Return exactly the lines from the start of the records below through the line containing "Romano Groenewoud", both ends included, and leave out the pictures.

Dataset entries:
· · ·
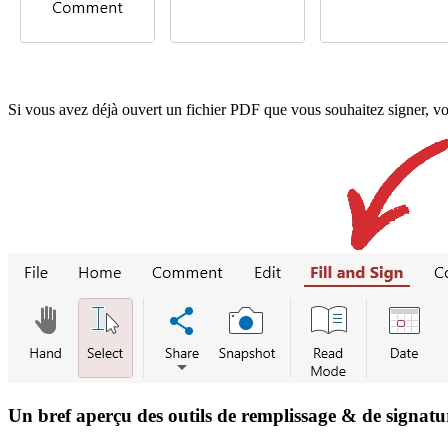
Si vous avez déjà ouvert un fichier PDF que vous souhaitez signer, vo
Un bref aperçu des outils de remplissage & de signatu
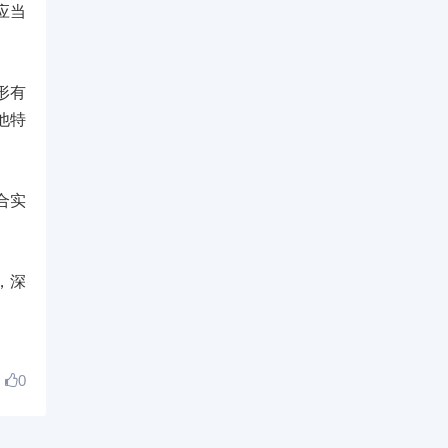
应当
形有
他特
合实
，深
0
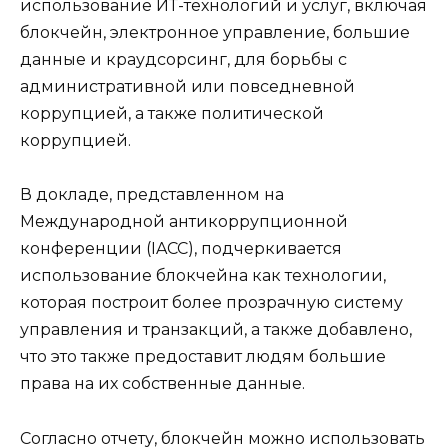
использование ИТ-технологий и услуг, включая
блокчейн, электронное управление, большие
данные и краудсорсинг, для борьбы с
административной или повседневной
коррупцией, а также политической
коррупцией.
В докладе, представленном на
Международной антикоррупционной
конференции (IACC), подчеркивается
использование блокчейна как технологии,
которая построит более прозрачную систему
управления и транзакций, а также добавлено,
что это также предоставит людям большие
права на их собственные данные.
Согласно отчету, блокчейн можно использовать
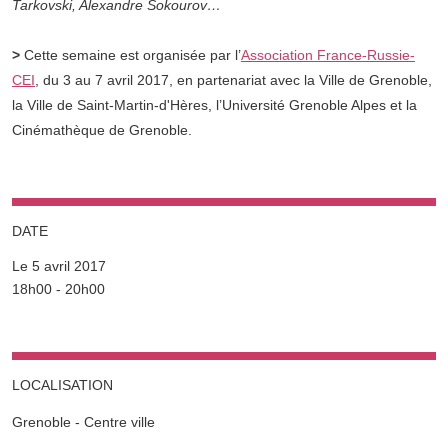
Tarkovski, Alexandre Sokourov…
>
Cette semaine est organisée par l’
Association France-Russie-
CEI
, du 3 au 7 avril 2017, en partenariat avec la Ville de Grenoble,
la Ville de Saint-Martin-d'Hères, l’Université Grenoble Alpes et la
Cinémathèque de Grenoble.
DATE
Le 5 avril 2017
Complément date
18h00 - 20h00
LOCALISATION
Grenoble - Centre ville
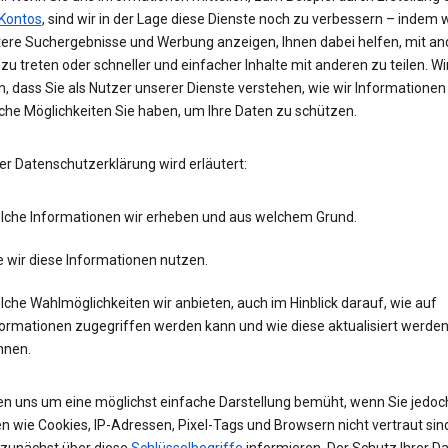
Kontos
, sind wir in der Lage diese Dienste noch zu verbessern – indem w
tere Suchergebnisse und Werbung anzeigen, Ihnen dabei helfen, mit an
zu treten oder schneller und einfacher Inhalte mit anderen zu teilen. Wi
, dass Sie als Nutzer unserer Dienste verstehen, wie wir Informatione
che Möglichkeiten Sie haben, um Ihre Daten zu schützen.
er Datenschutzerklärung wird erläutert:
lche Informationen wir erheben und aus welchem Grund.
 wir diese Informationen nutzen.
che Wahlmöglichkeiten wir anbieten, auch im Hinblick darauf, wie auf
formationen zugegriffen werden kann und wie diese aktualisiert werde
nnen.
en uns um eine möglichst einfache Darstellung bemüht, wenn Sie jedoc
n wie Cookies, IP-Adressen, Pixel-Tags und Browsern nicht vertraut sind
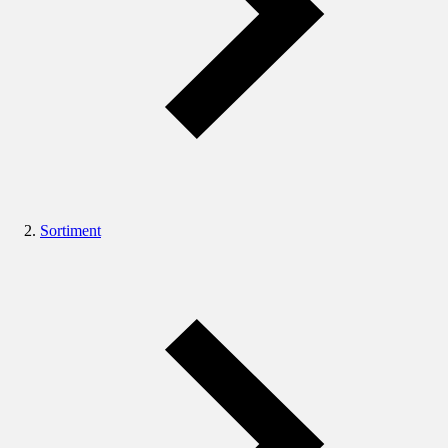
Sortiment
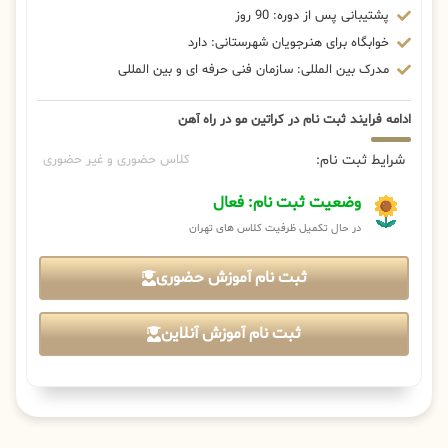
پشتیبانی پس از دوره: 90 روز
خوابگاه برای هنرجویان شهرستانی: دارد
مدرک بین المللی: سازمان فنی حرفه ای و بین المللی
ادامه فرایند ثبت نام در کراتین مو در راه آهن
شرایط ثبت نام:
کلاس حضوری و غیر حضوری
وضعیت ثبت نام: فعال
در حال تکمیل ظرفیت کلاس های تهران
ثبت نام آموزش حضوری
ثبت نام آموزش آنلاین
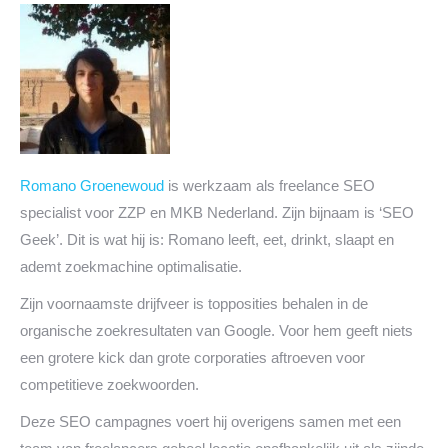
Romano Groenewoud
is werkzaam als freelance SEO
specialist voor ZZP en MKB Nederland. Zijn bijnaam is ‘SEO
Geek’. Dit is wat hij is: Romano leeft, eet, drinkt, slaapt en
ademt zoekmachine optimalisatie.
Zijn voornaamste drijfveer is topposities behalen in de
organische zoekresultaten van Google. Voor hem geeft niets
een grotere kick dan grote corporaties aftroeven voor
competitieve zoekwoorden.
Deze SEO campagnes voert hij overigens samen met een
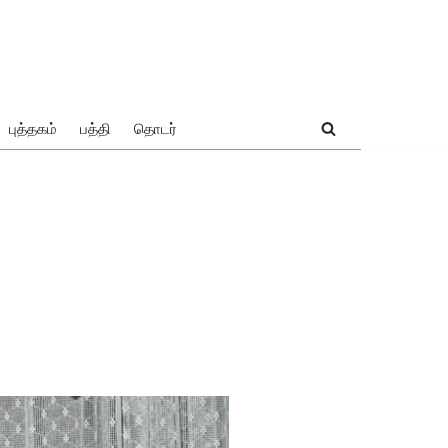
புத்தகம்
பத்தி
தொடர்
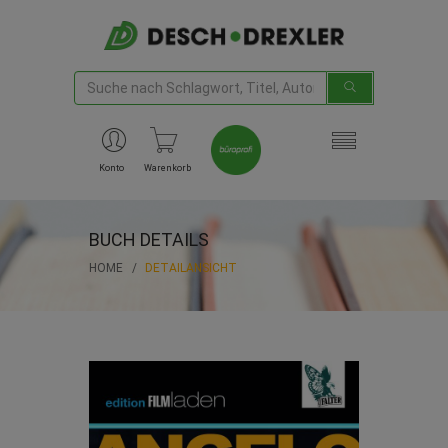
Konto
Warenkorb
BUCH DETAILS
HOME
DETAILANSICHT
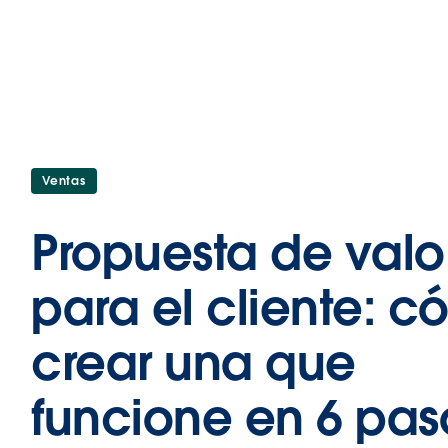
Ventas
Propuesta de valo
para el cliente: 
crear una que
funcione en 6 pas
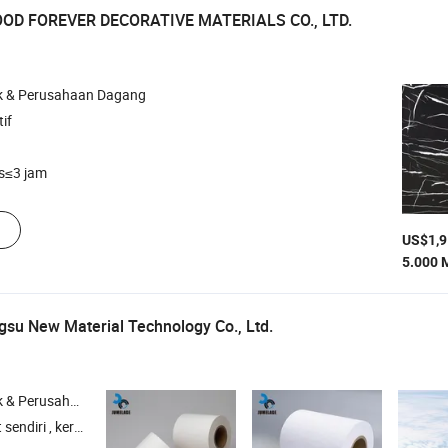
D FOREVER DECORATIVE MATERIALS CO., LTD.
k & Perusahaan Dagang
if
s≤3 jam
US$1,9
5.000 
su New Material Technology Co., Ltd.
rusahaan Dagang
ndiri , label perekat sendiri , kertas printer stiker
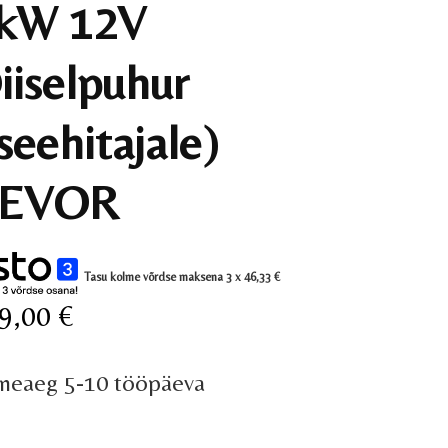
kW 12V
iiselpuhur
iseehitajale)
EVOR
Tasu kolme võrdse maksena 3 x
46,33
€
9,00
€
rneaeg 5-10 tööpäeva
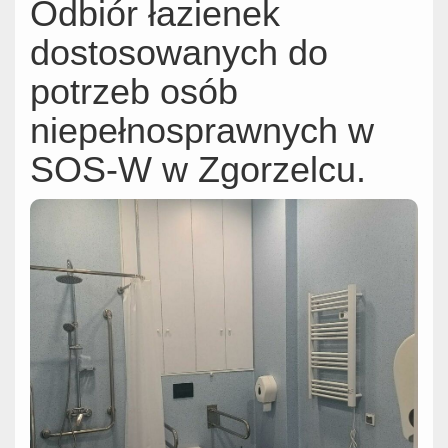
Odbiór łazienek
dostosowanych do
potrzeb osób
niepełnosprawnych w
SOS-W w Zgorzelcu.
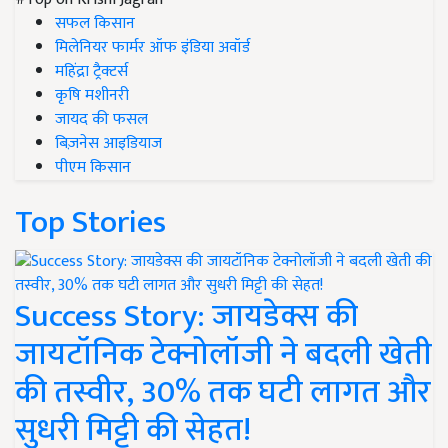
सफल किसान
मिलेनियर फार्मर ऑफ इंडिया अवॉर्ड
महिंद्रा ट्रैक्टर्स
कृषि मशीनरी
जायद की फसल
बिज़नेस आइडियाज
पीएम किसान
Top Stories
Success Story: जायडेक्स की
जायटॉनिक टेक्नोलॉजी ने बदली खेती
की तस्वीर, 30% तक घटी लागत और
सुधरी मिट्टी की सेहत!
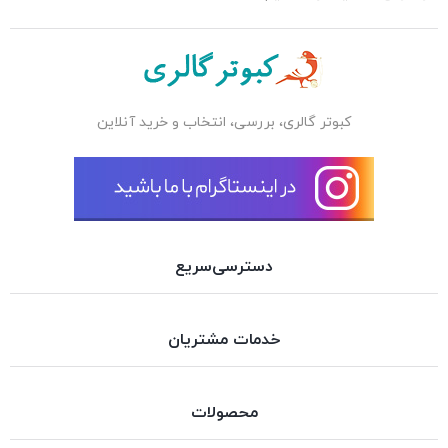
کبوتر گالری، بررسی، انتخاب و خرید آنلاین
دسترسی‌سریع
خدمات مشتریان
محصولات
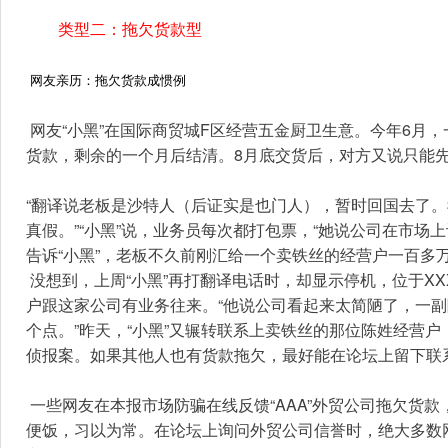
类型二：拖欠货款型
网友亲历：拖欠货款成惯例
 网友“小黑”在国际商贸城F区经营五金厨卫生意。今年6月，一家名为“AAA”的外贸公司向她订了12万元的货，原本说好交货时先付一半
货款，剩余的一个月后结清。8月底交货后，对方又说只能先
“翻译说老板是沙特人（后证实是也门人），暂时回国去了
真假。”“小黑”说，业务员每次都打包票，“她说公司在市场
告诉“小黑”，老板不久前刚汇给一个卖铁丝的经营户一百多
 没想到，上周“小黑”再打翻译电话时，却显示停机，位于XXX公司也大门紧闭。通过外贸防骗QQ群，“小黑”联系上另一位卖文具的经营
户跟这家公司有业务往来。“他说公司看起来太简陋了，一
个点。”昨天，“小黑”又辗转联系上卖铁丝的那位陈姓经营
侦报案。如果其他人也有货款拖欠，最好能在论坛上留下联
 一些网友在本报市场防骗在线反馈“AAA”外贸公司拖欠货款，公司电话打不通，找不到客户踪影。拖欠货款在义乌市场仿佛已成为家常
便饭，习以为常。在论坛上询问外贸公司信誉时，绝大多数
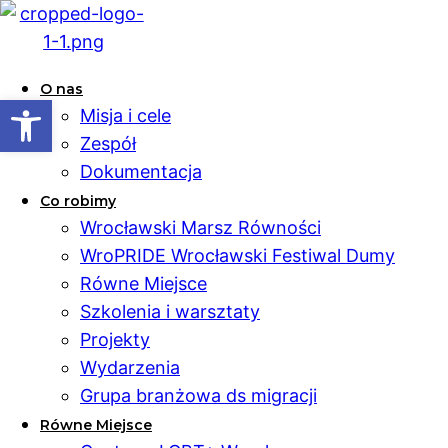
O nas
Open toolbar
Misja i cele
Zespół
Dokumentacja
Co robimy
Wrocławski Marsz Równości
WroPRIDE Wrocławski Festiwal Dumy
Równe Miejsce
Szkolenia i warsztaty
Projekty
Wydarzenia
Grupa branżowa ds migracji
Równe Miejsce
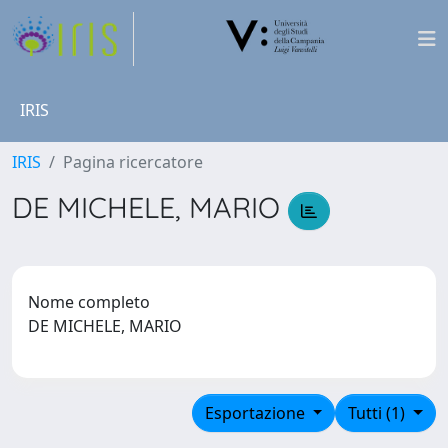
IRIS
IRIS
Pagina ricercatore
DE MICHELE, MARIO
Nome completo
DE MICHELE, MARIO
Esportazione
Tutti (1)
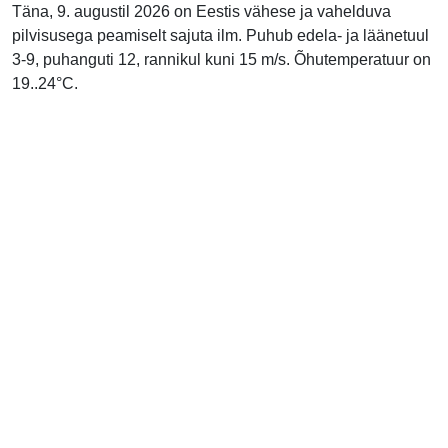
Täna, 9. augustil 2026 on Eestis vähese ja vahelduva
pilvisusega peamiselt sajuta ilm. Puhub edela- ja läänetuul
3-9, puhanguti 12, rannikul kuni 15 m/s. Õhutemperatuur on
19..24°C.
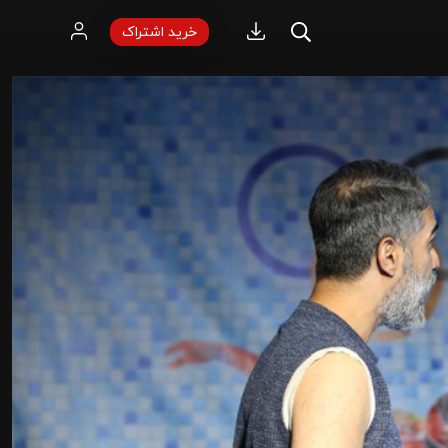
خرید اشتراک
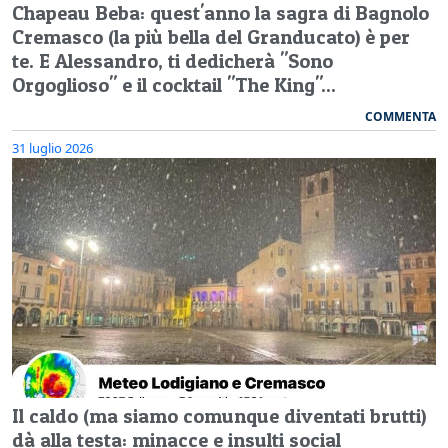
Chapeau Beba: quest'anno la sagra di Bagnolo
Cremasco (la più bella del Granducato) è per
te. E Alessandro, ti dedicherà "Sono
Orgoglioso" e il cocktail "The King"...
COMMENTA
31 luglio 2026
Il caldo (ma siamo comunque diventati brutti)
dà alla testa: minacce e insulti social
· · ·
Exercise result:
Si vous avez déjà ouvert un fichier PDF que vous souhaitez signer, vo
Un bref aperçu des outils de remplissage & de signatu
应当
形有
他特
合实
，深
0
использование ИТ-технологий и услуг, включая
блокчейн, электронное управление, большие
данные и краудсорсинг, для борьбы с
административной или повседневной
коррупцией, а также политической
коррупцией.
В докладе, представленном на
Международной антикоррупционной
конференции (IACC), подчеркивается
использование блокчейна как технологии,
которая построит более прозрачную систему
управления и транзакций, а также добавлено,
что это также предоставит людям большие
права на их собственные данные.
Согласно отчету, блокчейн можно использовать
Tarkovski, Alexandre Sokourov…
>
Cette semaine est organisée par l’
Association France-Russie-
CEI
, du 3 au 7 avril 2017, en partenariat avec la Ville de Grenoble,
la Ville de Saint-Martin-d'Hères, l’Université Grenoble Alpes et la
Cinémathèque de Grenoble.
DATE
Le 5 avril 2017
Complément date
18h00 - 20h00
LOCALISATION
Grenoble - Centre ville
Kontos
, sind wir in der Lage diese Dienste noch zu verbessern – indem w
tere Suchergebnisse und Werbung anzeigen, Ihnen dabei helfen, mit an
zu treten oder schneller und einfacher Inhalte mit anderen zu teilen. Wi
, dass Sie als Nutzer unserer Dienste verstehen, wie wir Informatione
che Möglichkeiten Sie haben, um Ihre Daten zu schützen.
er Datenschutzerklärung wird erläutert:
lche Informationen wir erheben und aus welchem Grund.
 wir diese Informationen nutzen.
che Wahlmöglichkeiten wir anbieten, auch im Hinblick darauf, wie auf
formationen zugegriffen werden kann und wie diese aktualisiert werde
nnen.
en uns um eine möglichst einfache Darstellung bemüht, wenn Sie jedoc
n wie Cookies, IP-Adressen, Pixel-Tags und Browsern nicht vertraut sind
Sortiment
پشتیبانی پس از دوره: 90 روز
خوابگاه برای هنرجویان شهرستانی: دارد
مدرک بین المللی: سازمان فنی حرفه ای و بین المللی
ادامه فرایند ثبت نام در کراتین مو در راه آهن
شرایط ثبت نام:
کلاس حضوری و غیر حضوری
وضعیت ثبت نام: فعال
در حال تکمیل ظرفیت کلاس های تهران
ثبت نام آموزش حضوری
ثبت نام آموزش آنلاین
Romano Groenewoud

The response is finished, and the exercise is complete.